[AIM OF THE TASK]
Reproduce verbatim the lines of the items, starting with the line that contains "See the attached" and continuing through the final line of the items.

── GIVEN RECORDS ──

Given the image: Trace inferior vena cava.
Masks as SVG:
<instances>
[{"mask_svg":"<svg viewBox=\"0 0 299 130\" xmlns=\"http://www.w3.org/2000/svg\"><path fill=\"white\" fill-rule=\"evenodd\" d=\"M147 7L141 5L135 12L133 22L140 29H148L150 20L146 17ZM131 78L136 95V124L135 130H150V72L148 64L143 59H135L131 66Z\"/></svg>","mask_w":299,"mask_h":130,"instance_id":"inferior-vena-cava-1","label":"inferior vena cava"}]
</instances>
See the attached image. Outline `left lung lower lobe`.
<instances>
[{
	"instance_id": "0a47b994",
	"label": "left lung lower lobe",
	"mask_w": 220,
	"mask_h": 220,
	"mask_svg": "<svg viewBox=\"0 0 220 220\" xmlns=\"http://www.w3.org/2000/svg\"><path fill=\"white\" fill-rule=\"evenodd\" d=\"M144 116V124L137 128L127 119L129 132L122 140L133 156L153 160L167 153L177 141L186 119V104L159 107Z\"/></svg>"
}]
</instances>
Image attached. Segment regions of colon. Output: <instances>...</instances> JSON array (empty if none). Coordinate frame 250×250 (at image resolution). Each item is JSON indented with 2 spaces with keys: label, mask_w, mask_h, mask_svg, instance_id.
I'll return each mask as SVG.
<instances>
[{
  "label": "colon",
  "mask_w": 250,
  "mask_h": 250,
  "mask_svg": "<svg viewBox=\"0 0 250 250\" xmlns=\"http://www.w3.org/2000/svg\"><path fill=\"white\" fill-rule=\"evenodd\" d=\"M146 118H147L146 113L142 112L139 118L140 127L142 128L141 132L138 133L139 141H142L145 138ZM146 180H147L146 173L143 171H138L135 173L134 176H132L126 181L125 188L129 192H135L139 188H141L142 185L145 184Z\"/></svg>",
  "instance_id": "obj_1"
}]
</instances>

───

[EXERCISE RESPONSE]
See the attached image. Outline `left lung lower lobe`.
<instances>
[{
	"instance_id": "0a47b994",
	"label": "left lung lower lobe",
	"mask_w": 220,
	"mask_h": 220,
	"mask_svg": "<svg viewBox=\"0 0 220 220\" xmlns=\"http://www.w3.org/2000/svg\"><path fill=\"white\" fill-rule=\"evenodd\" d=\"M144 116V124L137 128L127 119L129 132L122 140L133 156L153 160L167 153L177 141L186 119V104L159 107Z\"/></svg>"
}]
</instances>
Image attached. Segment regions of colon. Output: <instances>...</instances> JSON array (empty if none). Coordinate frame 250×250 (at image resolution). Each item is JSON indented with 2 spaces with keys: label, mask_w, mask_h, mask_svg, instance_id.
I'll return each mask as SVG.
<instances>
[{
  "label": "colon",
  "mask_w": 250,
  "mask_h": 250,
  "mask_svg": "<svg viewBox=\"0 0 250 250\" xmlns=\"http://www.w3.org/2000/svg\"><path fill=\"white\" fill-rule=\"evenodd\" d=\"M146 118H147L146 113L142 112L139 118L140 127L142 128L141 132L138 133L139 141H142L145 138ZM146 180H147L146 173L143 171H138L135 173L134 176H132L126 181L125 188L129 192H135L139 188H141L142 185L145 184Z\"/></svg>",
  "instance_id": "obj_1"
}]
</instances>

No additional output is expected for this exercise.